#### [GOAL OF THE EXERCISE]
Would you copy every line of the listing below that includes the word "Instruction"?
---
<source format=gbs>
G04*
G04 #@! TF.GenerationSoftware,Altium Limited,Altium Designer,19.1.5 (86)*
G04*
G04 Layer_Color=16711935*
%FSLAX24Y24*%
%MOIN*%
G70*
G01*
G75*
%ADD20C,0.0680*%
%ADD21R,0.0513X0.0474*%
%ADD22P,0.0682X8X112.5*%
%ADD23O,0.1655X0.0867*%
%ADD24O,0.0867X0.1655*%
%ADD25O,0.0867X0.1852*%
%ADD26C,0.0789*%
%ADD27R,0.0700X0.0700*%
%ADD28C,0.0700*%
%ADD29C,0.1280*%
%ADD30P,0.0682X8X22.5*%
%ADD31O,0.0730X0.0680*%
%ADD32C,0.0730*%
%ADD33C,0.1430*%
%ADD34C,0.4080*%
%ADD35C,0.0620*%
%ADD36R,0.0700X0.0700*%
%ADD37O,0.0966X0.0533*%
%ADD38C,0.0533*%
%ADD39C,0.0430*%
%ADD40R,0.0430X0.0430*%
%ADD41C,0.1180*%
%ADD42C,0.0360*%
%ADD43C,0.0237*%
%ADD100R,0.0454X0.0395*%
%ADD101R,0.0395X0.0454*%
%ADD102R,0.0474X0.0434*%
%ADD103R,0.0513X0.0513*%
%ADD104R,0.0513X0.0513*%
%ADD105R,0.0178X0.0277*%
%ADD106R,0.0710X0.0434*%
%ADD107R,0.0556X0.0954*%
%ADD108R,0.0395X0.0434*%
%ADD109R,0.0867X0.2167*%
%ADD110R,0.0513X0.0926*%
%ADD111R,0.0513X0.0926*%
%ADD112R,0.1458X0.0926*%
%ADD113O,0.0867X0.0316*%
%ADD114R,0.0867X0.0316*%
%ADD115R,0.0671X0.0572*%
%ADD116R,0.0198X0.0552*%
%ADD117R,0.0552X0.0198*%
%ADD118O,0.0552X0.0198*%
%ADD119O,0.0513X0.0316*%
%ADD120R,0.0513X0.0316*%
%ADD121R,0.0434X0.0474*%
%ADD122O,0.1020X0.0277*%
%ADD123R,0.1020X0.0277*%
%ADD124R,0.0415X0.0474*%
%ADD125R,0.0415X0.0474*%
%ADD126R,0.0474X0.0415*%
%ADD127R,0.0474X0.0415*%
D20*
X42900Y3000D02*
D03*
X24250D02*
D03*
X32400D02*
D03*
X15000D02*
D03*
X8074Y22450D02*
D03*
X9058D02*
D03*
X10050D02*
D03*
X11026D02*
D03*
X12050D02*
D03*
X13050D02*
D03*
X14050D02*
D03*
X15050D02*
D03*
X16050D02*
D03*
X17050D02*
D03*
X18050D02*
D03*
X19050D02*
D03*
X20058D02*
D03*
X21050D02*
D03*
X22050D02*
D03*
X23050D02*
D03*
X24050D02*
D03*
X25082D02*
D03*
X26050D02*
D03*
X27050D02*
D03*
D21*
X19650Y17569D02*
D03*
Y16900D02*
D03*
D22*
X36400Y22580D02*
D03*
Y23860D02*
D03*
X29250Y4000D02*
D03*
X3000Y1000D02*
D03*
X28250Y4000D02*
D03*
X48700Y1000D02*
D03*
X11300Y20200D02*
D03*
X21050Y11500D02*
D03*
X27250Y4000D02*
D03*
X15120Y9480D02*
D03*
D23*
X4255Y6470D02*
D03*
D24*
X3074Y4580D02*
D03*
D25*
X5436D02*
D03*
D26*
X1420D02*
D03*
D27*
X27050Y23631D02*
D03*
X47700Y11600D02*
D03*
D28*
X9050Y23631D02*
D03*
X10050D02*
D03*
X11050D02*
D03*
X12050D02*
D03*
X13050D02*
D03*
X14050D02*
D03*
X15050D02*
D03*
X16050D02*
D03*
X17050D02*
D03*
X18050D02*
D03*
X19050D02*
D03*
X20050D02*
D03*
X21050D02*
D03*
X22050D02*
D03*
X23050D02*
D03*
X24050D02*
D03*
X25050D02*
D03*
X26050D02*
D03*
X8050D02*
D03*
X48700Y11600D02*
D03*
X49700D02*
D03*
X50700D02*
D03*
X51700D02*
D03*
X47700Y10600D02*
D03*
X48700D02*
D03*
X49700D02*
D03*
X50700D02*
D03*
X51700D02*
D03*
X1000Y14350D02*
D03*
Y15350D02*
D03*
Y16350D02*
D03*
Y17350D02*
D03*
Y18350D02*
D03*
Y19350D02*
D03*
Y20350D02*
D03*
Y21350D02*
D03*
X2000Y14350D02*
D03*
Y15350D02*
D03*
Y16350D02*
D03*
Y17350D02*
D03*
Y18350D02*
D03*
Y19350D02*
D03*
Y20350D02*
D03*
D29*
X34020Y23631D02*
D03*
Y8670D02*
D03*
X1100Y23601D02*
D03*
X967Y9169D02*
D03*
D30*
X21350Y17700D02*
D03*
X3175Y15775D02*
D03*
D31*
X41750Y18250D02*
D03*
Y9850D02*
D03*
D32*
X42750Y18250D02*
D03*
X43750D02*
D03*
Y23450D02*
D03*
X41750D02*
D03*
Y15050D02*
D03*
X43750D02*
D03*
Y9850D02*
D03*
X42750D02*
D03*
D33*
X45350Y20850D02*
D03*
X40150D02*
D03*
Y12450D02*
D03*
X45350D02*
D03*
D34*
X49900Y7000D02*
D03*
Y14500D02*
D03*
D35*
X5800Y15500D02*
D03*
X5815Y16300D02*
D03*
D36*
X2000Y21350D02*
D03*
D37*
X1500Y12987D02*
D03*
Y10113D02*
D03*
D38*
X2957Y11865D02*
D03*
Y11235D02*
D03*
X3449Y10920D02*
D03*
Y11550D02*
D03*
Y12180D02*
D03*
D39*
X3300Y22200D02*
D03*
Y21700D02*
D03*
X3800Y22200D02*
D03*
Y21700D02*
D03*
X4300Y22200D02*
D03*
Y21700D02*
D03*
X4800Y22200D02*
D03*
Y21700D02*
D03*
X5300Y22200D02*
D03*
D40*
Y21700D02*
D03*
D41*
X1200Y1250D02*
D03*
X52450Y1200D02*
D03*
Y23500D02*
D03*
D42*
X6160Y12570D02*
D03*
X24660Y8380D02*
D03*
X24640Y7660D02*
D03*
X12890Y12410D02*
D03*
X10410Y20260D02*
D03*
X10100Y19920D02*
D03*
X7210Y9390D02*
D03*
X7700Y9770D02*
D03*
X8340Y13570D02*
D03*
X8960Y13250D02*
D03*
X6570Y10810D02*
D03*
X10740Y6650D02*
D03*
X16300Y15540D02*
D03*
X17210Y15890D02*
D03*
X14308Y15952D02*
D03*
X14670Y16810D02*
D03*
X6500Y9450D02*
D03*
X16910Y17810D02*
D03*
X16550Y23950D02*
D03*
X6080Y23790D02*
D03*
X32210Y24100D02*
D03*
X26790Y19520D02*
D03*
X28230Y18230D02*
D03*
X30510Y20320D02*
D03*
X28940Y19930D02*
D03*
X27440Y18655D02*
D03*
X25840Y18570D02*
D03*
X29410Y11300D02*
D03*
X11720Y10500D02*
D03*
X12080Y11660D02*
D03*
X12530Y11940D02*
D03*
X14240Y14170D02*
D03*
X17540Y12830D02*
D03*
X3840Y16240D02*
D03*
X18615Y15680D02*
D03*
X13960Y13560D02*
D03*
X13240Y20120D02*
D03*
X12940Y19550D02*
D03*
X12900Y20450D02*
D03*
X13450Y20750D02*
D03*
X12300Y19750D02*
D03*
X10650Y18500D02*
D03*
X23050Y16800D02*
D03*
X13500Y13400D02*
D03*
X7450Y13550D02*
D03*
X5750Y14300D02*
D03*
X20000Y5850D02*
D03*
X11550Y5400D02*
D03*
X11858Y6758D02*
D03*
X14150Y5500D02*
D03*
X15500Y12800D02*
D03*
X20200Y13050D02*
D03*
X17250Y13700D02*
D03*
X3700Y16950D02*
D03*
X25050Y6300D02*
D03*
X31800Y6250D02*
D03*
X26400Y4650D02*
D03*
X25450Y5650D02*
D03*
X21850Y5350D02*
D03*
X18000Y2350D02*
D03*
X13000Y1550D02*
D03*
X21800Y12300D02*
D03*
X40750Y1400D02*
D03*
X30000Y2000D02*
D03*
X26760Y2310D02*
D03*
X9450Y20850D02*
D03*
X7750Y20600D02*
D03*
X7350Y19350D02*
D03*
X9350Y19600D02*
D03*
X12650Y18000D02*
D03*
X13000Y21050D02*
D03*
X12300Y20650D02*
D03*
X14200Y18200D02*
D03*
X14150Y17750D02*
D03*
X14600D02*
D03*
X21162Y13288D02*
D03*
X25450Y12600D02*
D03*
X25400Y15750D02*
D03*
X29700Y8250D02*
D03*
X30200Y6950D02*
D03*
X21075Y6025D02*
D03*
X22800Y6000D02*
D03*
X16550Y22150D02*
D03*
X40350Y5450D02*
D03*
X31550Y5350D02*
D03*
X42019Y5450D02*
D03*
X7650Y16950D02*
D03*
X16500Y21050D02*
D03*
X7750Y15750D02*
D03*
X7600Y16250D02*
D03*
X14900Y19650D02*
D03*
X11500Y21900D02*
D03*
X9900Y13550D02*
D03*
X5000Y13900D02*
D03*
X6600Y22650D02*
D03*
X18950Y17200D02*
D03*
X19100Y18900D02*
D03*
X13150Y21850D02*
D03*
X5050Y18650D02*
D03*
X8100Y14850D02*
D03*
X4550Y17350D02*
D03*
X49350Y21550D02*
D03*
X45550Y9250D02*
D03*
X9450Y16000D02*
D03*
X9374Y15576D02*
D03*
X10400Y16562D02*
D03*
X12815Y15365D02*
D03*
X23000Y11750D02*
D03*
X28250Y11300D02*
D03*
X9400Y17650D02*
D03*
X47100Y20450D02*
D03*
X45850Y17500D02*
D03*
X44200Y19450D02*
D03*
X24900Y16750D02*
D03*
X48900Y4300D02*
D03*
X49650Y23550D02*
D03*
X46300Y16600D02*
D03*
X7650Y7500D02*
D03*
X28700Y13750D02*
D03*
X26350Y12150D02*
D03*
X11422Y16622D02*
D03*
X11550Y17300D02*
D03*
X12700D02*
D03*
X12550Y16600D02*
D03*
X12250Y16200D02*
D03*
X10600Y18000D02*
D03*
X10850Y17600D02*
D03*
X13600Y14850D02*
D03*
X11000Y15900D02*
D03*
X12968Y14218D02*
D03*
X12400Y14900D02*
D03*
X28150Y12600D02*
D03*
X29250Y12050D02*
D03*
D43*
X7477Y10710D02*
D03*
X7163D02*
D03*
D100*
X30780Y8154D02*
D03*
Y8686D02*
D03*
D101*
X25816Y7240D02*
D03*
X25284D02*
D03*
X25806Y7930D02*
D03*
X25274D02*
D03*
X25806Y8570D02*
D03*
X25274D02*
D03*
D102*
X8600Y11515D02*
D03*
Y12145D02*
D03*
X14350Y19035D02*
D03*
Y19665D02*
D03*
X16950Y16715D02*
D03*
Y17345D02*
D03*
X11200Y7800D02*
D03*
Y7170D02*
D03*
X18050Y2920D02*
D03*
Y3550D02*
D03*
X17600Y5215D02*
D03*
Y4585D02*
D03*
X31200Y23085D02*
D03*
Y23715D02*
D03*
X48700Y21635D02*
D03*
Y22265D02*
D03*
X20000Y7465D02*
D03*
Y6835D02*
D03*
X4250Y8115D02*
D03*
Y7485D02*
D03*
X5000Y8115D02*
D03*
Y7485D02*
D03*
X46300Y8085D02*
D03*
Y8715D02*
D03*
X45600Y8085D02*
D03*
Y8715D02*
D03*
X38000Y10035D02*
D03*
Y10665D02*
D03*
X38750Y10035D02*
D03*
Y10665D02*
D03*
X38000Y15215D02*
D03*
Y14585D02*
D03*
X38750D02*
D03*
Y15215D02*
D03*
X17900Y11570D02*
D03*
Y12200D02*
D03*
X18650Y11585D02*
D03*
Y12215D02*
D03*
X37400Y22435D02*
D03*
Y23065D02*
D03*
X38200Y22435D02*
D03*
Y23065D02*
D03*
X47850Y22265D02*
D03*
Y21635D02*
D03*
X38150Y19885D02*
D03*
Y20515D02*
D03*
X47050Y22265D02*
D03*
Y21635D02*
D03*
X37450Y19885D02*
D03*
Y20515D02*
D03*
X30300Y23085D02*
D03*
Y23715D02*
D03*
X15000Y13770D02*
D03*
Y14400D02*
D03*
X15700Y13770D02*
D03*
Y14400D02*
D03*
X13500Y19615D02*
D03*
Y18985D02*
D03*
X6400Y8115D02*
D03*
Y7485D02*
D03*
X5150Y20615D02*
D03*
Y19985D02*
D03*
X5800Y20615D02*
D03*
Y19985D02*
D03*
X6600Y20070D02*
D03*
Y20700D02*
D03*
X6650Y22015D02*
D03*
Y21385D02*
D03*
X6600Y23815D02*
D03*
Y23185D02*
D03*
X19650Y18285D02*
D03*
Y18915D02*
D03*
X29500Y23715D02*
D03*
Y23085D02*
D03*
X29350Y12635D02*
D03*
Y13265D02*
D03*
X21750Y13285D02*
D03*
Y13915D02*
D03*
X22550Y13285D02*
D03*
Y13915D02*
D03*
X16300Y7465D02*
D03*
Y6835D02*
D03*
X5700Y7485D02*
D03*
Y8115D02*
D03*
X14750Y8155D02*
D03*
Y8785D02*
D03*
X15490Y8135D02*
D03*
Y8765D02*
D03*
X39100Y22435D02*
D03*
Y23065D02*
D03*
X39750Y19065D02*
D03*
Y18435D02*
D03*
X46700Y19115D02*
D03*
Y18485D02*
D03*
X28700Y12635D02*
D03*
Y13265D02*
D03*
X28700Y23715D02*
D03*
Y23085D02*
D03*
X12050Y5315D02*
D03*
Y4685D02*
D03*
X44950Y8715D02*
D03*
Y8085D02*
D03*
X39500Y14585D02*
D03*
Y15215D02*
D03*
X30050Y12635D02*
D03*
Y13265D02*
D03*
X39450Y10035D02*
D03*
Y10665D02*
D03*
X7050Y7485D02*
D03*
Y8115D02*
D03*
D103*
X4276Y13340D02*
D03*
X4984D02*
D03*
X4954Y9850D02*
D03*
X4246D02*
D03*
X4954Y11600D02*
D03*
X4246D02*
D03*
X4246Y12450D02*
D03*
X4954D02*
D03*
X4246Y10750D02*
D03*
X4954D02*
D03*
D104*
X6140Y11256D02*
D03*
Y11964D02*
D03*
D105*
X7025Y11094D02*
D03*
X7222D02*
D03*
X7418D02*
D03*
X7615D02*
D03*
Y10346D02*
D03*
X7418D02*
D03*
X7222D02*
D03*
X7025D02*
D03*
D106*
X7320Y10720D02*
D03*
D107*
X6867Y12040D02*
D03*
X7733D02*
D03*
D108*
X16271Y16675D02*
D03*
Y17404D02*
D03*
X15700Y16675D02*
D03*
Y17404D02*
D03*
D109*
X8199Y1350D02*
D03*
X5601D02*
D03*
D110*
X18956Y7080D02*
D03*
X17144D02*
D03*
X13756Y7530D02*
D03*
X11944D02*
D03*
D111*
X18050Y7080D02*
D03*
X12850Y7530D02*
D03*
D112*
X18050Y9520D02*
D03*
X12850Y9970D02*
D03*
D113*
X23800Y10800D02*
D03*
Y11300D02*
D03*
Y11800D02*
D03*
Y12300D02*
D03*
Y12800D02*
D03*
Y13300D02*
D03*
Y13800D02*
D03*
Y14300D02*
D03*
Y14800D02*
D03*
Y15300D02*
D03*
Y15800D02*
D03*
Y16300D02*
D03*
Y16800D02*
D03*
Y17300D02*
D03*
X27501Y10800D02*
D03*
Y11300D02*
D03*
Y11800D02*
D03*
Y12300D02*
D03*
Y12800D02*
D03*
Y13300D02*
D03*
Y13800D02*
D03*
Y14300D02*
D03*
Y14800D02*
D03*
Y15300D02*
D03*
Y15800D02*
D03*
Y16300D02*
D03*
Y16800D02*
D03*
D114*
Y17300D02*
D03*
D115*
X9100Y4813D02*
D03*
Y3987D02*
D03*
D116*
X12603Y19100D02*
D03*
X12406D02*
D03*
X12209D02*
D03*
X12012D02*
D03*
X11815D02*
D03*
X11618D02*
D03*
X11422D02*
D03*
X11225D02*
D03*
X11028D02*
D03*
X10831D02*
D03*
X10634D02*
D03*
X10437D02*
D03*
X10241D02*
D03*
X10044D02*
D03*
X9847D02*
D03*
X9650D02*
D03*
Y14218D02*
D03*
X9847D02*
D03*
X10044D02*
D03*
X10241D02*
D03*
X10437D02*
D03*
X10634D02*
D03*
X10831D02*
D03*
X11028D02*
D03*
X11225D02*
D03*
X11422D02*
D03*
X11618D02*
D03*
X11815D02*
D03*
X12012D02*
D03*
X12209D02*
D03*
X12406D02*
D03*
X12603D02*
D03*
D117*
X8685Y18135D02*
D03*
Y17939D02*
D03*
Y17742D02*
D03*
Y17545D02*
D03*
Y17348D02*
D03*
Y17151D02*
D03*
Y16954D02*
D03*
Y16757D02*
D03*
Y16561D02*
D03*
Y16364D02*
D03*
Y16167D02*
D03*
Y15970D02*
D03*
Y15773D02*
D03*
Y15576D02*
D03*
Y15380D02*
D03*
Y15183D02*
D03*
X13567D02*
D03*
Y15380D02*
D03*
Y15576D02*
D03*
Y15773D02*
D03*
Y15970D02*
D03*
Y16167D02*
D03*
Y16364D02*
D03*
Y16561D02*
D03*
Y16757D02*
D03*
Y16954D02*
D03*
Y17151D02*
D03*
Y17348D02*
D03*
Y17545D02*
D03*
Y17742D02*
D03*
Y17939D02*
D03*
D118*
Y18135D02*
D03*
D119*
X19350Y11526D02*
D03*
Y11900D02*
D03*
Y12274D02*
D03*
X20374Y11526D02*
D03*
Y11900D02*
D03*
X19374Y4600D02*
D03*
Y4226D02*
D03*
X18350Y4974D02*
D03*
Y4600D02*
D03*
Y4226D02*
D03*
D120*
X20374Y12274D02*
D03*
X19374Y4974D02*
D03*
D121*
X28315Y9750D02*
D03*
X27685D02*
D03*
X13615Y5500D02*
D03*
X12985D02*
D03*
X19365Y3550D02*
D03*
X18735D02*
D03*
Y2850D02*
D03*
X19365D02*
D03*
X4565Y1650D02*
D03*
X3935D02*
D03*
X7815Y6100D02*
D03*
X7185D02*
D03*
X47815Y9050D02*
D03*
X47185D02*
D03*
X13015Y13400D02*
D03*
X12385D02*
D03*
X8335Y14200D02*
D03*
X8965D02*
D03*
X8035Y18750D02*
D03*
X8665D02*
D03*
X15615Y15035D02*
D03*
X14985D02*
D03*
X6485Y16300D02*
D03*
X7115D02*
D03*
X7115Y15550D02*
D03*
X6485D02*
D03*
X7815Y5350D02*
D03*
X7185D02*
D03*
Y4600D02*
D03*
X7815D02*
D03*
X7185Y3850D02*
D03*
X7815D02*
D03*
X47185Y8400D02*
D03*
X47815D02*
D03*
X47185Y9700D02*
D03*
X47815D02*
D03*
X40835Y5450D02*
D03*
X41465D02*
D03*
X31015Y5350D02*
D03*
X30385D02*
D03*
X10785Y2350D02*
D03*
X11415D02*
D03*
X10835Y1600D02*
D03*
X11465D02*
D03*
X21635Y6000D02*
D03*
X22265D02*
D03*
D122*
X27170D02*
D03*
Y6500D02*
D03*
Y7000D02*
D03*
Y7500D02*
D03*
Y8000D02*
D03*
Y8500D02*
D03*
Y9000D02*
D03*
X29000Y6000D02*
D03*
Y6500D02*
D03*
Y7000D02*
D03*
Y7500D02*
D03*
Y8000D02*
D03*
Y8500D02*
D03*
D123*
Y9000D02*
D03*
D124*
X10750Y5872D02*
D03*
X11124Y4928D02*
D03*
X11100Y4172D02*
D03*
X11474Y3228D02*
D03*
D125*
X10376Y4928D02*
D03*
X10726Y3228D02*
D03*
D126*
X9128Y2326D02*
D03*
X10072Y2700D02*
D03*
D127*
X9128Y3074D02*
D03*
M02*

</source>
---
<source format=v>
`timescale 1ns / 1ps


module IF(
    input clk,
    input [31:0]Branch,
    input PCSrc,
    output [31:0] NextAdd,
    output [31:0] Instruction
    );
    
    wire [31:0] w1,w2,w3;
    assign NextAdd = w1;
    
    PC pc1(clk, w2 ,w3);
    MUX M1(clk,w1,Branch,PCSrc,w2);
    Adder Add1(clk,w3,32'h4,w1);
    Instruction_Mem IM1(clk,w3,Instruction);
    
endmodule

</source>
---
#### [WORKED SOLUTION]
    output [31:0] Instruction
    Instruction_Mem IM1(clk,w3,Instruction);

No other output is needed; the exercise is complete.